* _Exercise data_:
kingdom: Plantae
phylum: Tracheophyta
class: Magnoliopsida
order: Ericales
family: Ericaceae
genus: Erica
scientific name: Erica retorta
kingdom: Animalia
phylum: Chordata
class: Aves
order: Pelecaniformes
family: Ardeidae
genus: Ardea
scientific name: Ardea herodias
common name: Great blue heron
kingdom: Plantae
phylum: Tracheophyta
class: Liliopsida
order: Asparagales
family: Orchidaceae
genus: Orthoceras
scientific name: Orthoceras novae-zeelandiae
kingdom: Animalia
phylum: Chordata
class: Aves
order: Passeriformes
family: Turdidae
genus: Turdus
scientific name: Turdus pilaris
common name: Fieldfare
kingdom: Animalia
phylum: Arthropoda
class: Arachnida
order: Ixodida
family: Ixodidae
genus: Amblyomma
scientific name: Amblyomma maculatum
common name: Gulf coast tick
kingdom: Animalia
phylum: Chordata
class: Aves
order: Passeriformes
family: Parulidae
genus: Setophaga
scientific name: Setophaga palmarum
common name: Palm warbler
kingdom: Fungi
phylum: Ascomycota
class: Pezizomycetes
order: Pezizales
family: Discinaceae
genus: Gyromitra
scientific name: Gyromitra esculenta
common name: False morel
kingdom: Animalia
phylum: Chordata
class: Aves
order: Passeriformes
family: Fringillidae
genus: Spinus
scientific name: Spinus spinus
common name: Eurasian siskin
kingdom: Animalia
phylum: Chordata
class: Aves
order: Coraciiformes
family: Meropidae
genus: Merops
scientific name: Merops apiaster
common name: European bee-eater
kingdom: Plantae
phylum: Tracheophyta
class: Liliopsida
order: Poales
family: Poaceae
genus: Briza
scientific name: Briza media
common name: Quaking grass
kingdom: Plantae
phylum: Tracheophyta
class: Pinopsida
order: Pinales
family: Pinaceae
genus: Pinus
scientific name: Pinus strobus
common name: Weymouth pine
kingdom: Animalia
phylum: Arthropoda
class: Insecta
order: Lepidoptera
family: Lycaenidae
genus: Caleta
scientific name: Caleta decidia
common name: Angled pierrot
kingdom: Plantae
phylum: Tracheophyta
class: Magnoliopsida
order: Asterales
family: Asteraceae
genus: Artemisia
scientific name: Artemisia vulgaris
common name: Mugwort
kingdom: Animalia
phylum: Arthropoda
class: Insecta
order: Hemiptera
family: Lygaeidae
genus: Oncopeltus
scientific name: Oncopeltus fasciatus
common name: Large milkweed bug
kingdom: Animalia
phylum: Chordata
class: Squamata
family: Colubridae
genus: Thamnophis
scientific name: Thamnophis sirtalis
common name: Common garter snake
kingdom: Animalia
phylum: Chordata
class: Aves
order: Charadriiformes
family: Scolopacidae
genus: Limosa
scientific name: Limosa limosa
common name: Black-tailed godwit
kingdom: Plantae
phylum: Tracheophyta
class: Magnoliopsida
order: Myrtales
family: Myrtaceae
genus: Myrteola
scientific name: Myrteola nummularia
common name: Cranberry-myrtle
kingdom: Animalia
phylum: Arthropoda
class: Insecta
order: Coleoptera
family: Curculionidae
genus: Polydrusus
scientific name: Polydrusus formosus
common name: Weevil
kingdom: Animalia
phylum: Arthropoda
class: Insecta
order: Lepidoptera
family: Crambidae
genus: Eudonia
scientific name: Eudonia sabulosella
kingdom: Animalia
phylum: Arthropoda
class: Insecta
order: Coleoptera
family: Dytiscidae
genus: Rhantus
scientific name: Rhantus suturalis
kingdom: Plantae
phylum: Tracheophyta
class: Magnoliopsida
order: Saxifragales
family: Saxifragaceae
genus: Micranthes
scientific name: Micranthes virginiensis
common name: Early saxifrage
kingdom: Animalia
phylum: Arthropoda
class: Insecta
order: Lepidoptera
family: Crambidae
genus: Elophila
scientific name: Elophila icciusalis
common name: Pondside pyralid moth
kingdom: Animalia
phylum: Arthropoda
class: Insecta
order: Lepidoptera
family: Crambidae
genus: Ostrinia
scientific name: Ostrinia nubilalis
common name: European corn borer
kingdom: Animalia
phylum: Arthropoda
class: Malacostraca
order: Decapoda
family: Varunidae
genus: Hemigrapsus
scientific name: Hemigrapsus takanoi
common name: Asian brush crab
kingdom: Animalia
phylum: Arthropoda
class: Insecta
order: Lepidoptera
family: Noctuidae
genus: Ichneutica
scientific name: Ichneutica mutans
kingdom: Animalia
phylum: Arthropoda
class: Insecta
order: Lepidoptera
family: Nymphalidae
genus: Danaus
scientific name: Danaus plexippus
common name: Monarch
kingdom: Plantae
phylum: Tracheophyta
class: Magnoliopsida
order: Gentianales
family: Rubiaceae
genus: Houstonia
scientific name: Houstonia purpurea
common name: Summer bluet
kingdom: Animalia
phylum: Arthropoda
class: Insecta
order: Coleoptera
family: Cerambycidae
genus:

* _Challenge_: Copy out every line of the entries above word for word, leaving nothing out and changing nothing.

* _Complete answer_:
kingdom: Plantae
phylum: Tracheophyta
class: Magnoliopsida
order: Ericales
family: Ericaceae
genus: Erica
scientific name: Erica retorta
kingdom: Animalia
phylum: Chordata
class: Aves
order: Pelecaniformes
family: Ardeidae
genus: Ardea
scientific name: Ardea herodias
common name: Great blue heron
kingdom: Plantae
phylum: Tracheophyta
class: Liliopsida
order: Asparagales
family: Orchidaceae
genus: Orthoceras
scientific name: Orthoceras novae-zeelandiae
kingdom: Animalia
phylum: Chordata
class: Aves
order: Passeriformes
family: Turdidae
genus: Turdus
scientific name: Turdus pilaris
common name: Fieldfare
kingdom: Animalia
phylum: Arthropoda
class: Arachnida
order: Ixodida
family: Ixodidae
genus: Amblyomma
scientific name: Amblyomma maculatum
common name: Gulf coast tick
kingdom: Animalia
phylum: Chordata
class: Aves
order: Passeriformes
family: Parulidae
genus: Setophaga
scientific name: Setophaga palmarum
common name: Palm warbler
kingdom: Fungi
phylum: Ascomycota
class: Pezizomycetes
order: Pezizales
family: Discinaceae
genus: Gyromitra
scientific name: Gyromitra esculenta
common name: False morel
kingdom: Animalia
phylum: Chordata
class: Aves
order: Passeriformes
family: Fringillidae
genus: Spinus
scientific name: Spinus spinus
common name: Eurasian siskin
kingdom: Animalia
phylum: Chordata
class: Aves
order: Coraciiformes
family: Meropidae
genus: Merops
scientific name: Merops apiaster
common name: European bee-eater
kingdom: Plantae
phylum: Tracheophyta
class: Liliopsida
order: Poales
family: Poaceae
genus: Briza
scientific name: Briza media
common name: Quaking grass
kingdom: Plantae
phylum: Tracheophyta
class: Pinopsida
order: Pinales
family: Pinaceae
genus: Pinus
scientific name: Pinus strobus
common name: Weymouth pine
kingdom: Animalia
phylum: Arthropoda
class: Insecta
order: Lepidoptera
family: Lycaenidae
genus: Caleta
scientific name: Caleta decidia
common name: Angled pierrot
kingdom: Plantae
phylum: Tracheophyta
class: Magnoliopsida
order: Asterales
family: Asteraceae
genus: Artemisia
scientific name: Artemisia vulgaris
common name: Mugwort
kingdom: Animalia
phylum: Arthropoda
class: Insecta
order: Hemiptera
family: Lygaeidae
genus: Oncopeltus
scientific name: Oncopeltus fasciatus
common name: Large milkweed bug
kingdom: Animalia
phylum: Chordata
class: Squamata
family: Colubridae
genus: Thamnophis
scientific name: Thamnophis sirtalis
common name: Common garter snake
kingdom: Animalia
phylum: Chordata
class: Aves
order: Charadriiformes
family: Scolopacidae
genus: Limosa
scientific name: Limosa limosa
common name: Black-tailed godwit
kingdom: Plantae
phylum: Tracheophyta
class: Magnoliopsida
order: Myrtales
family: Myrtaceae
genus: Myrteola
scientific name: Myrteola nummularia
common name: Cranberry-myrtle
kingdom: Animalia
phylum: Arthropoda
class: Insecta
order: Coleoptera
family: Curculionidae
genus: Polydrusus
scientific name: Polydrusus formosus
common name: Weevil
kingdom: Animalia
phylum: Arthropoda
class: Insecta
order: Lepidoptera
family: Crambidae
genus: Eudonia
scientific name: Eudonia sabulosella
kingdom: Animalia
phylum: Arthropoda
class: Insecta
order: Coleoptera
family: Dytiscidae
genus: Rhantus
scientific name: Rhantus suturalis
kingdom: Plantae
phylum: Tracheophyta
class: Magnoliopsida
order: Saxifragales
family: Saxifragaceae
genus: Micranthes
scientific name: Micranthes virginiensis
common name: Early saxifrage
kingdom: Animalia
phylum: Arthropoda
class: Insecta
order: Lepidoptera
family: Crambidae
genus: Elophila
scientific name: Elophila icciusalis
common name: Pondside pyralid moth
kingdom: Animalia
phylum: Arthropoda
class: Insecta
order: Lepidoptera
family: Crambidae
genus: Ostrinia
scientific name: Ostrinia nubilalis
common name: European corn borer
kingdom: Animalia
phylum: Arthropoda
class: Malacostraca
order: Decapoda
family: Varunidae
genus: Hemigrapsus
scientific name: Hemigrapsus takanoi
common name: Asian brush crab
kingdom: Animalia
phylum: Arthropoda
class: Insecta
order: Lepidoptera
family: Noctuidae
genus: Ichneutica
scientific name: Ichneutica mutans
kingdom: Animalia
phylum: Arthropoda
class: Insecta
order: Lepidoptera
family: Nymphalidae
genus: Danaus
scientific name: Danaus plexippus
common name: Monarch
kingdom: Plantae
phylum: Tracheophyta
class: Magnoliopsida
order: Gentianales
family: Rubiaceae
genus: Houstonia
scientific name: Houstonia purpurea
common name: Summer bluet
kingdom: Animalia
phylum: Arthropoda
class: Insecta
order: Coleoptera
family: Cerambycidae
genus:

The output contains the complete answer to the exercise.